If you've been reading this for a decent length of time you'll know that part of the routine of putting my daughter to bed is that I have to make up a story based around the same simple principles. Essentially these are her asking, "tell me about the time you were a little...." and then she'll think of something. Usually food. Which she then eats. And then shits out. It's delightful. Lately I've tended to be not-food items - like a Teddy bear or (most recently) a light bulb.
This is going to sound unlikely but it is actually quite mellow and cutesy. For example, if I was telling her about the time I was a little banana I would breezily move through the eating part like this -:
"And then, much to my surprise she peeled me and ate me all up in one go! Just like that!"
So you see how nice and almost cheeky that is. Even the part later on where I'm defecated and flushed away is of such cuteness that if it were made into a movie kids all over the world would eagerly snuggle up to giant three-foot post-banana turd plush-thing that the movie marketing department had pushed as the big Christmas toy this year. Actually I even had this idea to have two scratch-and-sniff tags on it - one a Before tag and one and After tag.
Anyway, yesterday my daughter flat out told my wife that my stories are nicer. She used the word, "nicer" specifically. My wife heard the word, "better." While I have no doubt that they are actually better, my daughter was focusing on the word "better." And here's why.
Yesterday it was my turn to put my daughter to bed. And she really wanted me to. She had descended into a raging whirlwind of excitability (I'm sure you all remember the, "YOU ARE THE PARTY POOPER" football-style chant she bellowed at me) and wanted nothing more than for me to cuddle her to sleep to show that everything was all okay. My wife though was desperate to do so herself. Her only experience of her daughter yesterday was the end of the hysterical fit. Which pretty much involved my daughter seeming to calm down, suddenly bursting with insane sadness and wailing. My wife even tried an old trick of asking her to cry quieter and then describe how she felt. Unfortunately this led to my daughter screaming, "MAMA!!!!" over and over again for fifteen minutes. Which seemed to make my daughter want me to put her to bed more, and for my wife to want to do it even more so. So, I intervened and told a very sensitive girl that her mother was going to. She welled up. "But don't worry! Oh no!! Because tonight your mother is going to tell you about the time she was a little.....omelette!"
Her eyes lit up. You could see that she thought that might be cool. To seal the deal I even pointed out that it's really two stories in one, because in the beginning it's a story about a little egg. She bought it! Go Team go!
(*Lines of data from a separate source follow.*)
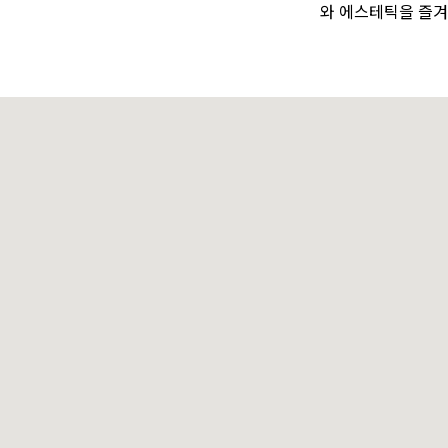
와 에스테틱을 즐겨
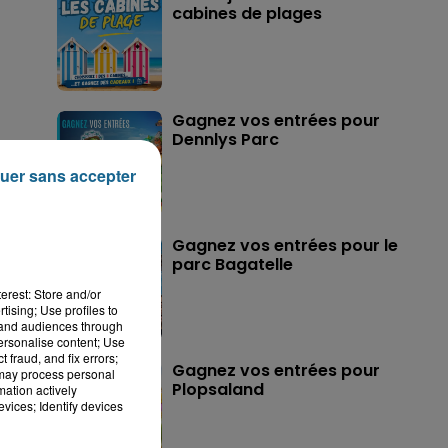
cabines de plages
Gagnez vos entrées pour
Dennlys Parc
uer sans accepter
Gagnez vos entrées pour le
parc Bagatelle
erest: Store and/or
tising; Use profiles to
tand audiences through
personalise content; Use
 fraud, and fix errors;
Gagnez vos entrées pour
 may process personal
Plopsaland
mation actively
vices; Identify devices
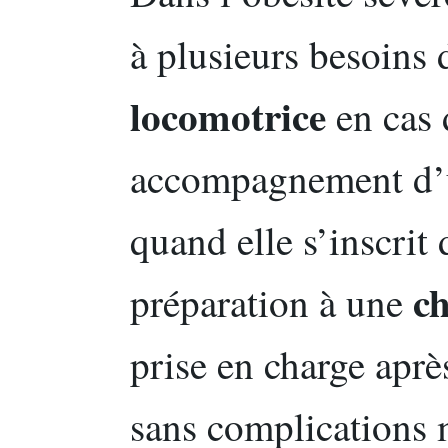
à plusieurs besoins d
locomotrice
en cas 
accompagnement d
quand elle s’inscrit
ch
préparation à une
prise en charge aprè
sans complications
This is where it apparently all went to crap. Now, she did go through the bedroom routine and go to sleep. No problems there. She slept the whole night too. And this morning was sunny and delightful. I even askedm y wife how bedtime went and she said it was good. But the important point is that when my wife came downstairs and settled down to finally get some rest after a long day, then said, "good" as a summary to the bedtime, she then chose to say, "man - those stories are really violent." Which is really weird because a) she said it like even though she told the story that night somehow I was still culpable for making it somehow violent, and b) that even though she knew what she was saying was disturbingly violent she went ahead and told it anyway.
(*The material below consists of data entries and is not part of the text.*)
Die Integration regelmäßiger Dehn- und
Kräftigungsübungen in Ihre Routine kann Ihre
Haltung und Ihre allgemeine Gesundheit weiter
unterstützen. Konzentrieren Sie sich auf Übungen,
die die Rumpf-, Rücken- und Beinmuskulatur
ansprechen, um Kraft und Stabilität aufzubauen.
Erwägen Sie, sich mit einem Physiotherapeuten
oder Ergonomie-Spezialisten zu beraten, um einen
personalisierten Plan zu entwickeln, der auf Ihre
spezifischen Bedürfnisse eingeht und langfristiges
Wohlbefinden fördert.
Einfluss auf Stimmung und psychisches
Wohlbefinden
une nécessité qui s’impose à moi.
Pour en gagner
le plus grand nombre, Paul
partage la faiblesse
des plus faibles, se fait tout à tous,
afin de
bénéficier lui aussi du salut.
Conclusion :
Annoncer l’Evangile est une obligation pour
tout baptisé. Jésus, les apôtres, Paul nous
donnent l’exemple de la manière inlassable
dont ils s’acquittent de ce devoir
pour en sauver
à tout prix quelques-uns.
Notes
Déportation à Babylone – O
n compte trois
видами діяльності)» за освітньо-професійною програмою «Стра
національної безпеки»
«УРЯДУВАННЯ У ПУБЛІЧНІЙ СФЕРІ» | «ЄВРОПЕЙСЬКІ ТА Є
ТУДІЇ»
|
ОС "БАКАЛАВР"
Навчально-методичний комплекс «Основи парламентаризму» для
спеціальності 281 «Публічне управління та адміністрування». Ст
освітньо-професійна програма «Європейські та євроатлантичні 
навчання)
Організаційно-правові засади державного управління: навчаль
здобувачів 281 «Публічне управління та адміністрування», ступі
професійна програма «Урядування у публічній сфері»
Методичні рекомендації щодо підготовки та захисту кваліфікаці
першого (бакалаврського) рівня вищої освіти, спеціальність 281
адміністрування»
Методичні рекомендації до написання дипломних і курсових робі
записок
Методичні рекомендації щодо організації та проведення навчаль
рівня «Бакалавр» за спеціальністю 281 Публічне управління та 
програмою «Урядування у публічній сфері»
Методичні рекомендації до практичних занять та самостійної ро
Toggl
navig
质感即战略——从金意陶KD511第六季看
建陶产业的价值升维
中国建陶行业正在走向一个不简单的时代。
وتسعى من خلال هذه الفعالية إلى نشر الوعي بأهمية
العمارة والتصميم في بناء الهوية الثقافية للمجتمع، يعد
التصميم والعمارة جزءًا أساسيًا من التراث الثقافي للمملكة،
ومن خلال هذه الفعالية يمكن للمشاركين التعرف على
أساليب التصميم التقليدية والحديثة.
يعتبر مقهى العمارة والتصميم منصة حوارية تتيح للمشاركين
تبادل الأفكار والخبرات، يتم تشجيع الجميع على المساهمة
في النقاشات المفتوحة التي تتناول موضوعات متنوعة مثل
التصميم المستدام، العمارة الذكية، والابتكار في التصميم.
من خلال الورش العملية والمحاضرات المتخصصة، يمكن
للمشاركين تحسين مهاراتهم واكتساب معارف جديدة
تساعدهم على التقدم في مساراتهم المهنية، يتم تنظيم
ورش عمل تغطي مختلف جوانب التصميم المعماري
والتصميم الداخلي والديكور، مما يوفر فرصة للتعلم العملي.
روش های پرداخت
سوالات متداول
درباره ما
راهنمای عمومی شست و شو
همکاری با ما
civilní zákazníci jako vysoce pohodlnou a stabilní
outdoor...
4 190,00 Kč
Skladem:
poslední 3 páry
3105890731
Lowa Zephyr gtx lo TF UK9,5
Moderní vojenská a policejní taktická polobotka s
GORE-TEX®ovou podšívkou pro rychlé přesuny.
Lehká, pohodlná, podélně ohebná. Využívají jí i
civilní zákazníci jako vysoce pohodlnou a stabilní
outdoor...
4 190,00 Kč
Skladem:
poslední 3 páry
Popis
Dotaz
Violent? okay I kind of get it. But as can be seen above I managed to make it breezy and light. So I asked what was so violent. "Well, first I had to tell her that a little girl picked me up as an egg and then smashed my body aggressively against the side of a bowl until my egg-blood could fall out. In fact she whacked me so hard that a little bit of the egg-blood just shot out all over her hand. Then she ripped my entire body into two parts and dumped my guts, organs and mushed up smashed brains into a bowl, and stabbed them with a whisk and shook my bits quickly into a tornado to make sure I could never ever be reassembled if such a thing could be done. Then, if any part of me had any consciousness left I was viciously thrust into a burning volcano-hot frying pan. While I was literally having my insides burned my crushed useless body was then thrown violently into a garbage disposal, drowned and then annihilated after a little girl ("named Evelyn!!!" she gleefully cried!) pressed the garbage disposal button.
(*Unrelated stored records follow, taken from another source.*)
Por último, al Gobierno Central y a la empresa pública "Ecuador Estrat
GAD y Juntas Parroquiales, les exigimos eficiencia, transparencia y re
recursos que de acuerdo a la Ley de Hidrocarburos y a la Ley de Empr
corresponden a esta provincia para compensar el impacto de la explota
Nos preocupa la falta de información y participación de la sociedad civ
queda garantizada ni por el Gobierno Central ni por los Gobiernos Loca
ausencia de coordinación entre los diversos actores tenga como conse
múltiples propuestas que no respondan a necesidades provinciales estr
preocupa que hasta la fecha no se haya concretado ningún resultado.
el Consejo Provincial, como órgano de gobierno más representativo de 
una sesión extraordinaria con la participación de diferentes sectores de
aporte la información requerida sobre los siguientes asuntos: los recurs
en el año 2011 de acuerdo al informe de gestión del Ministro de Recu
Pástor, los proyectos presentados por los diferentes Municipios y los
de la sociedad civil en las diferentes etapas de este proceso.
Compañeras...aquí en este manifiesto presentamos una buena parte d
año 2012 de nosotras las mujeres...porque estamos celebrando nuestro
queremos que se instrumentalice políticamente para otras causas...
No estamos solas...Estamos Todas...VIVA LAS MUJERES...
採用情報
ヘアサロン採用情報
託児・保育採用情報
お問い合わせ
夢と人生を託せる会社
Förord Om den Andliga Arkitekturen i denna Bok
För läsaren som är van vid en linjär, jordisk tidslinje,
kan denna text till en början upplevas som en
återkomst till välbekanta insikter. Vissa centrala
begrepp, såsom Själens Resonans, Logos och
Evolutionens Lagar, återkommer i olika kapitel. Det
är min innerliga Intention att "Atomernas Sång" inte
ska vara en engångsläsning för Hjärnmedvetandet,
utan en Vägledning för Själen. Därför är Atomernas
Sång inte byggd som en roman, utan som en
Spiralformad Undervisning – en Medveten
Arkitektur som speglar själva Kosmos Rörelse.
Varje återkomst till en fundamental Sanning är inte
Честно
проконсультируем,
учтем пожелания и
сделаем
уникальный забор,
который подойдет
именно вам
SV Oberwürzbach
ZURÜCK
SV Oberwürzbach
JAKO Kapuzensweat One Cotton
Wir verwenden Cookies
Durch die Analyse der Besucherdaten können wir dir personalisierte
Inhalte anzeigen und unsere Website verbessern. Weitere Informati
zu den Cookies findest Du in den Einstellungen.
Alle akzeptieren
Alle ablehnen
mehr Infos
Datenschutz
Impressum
And then, much to my surprise she ate me all up in one go! Just like that!"
What. The. Fuck. So I explained to my wife that this is precisely why my stories are, "nicer." She countered with, "you literally crap her out every night." To which I counter-countered with, "Yes but I crap her out tastefully."
And that, after all is what I want you to take away from this entry. That being that using all your parenting smarts and child-rearing skills you too can avoid filling your little ugly children with horrifying nightmare-fuel, and instead tell stories where you shit them out in an age-appropriate fashion.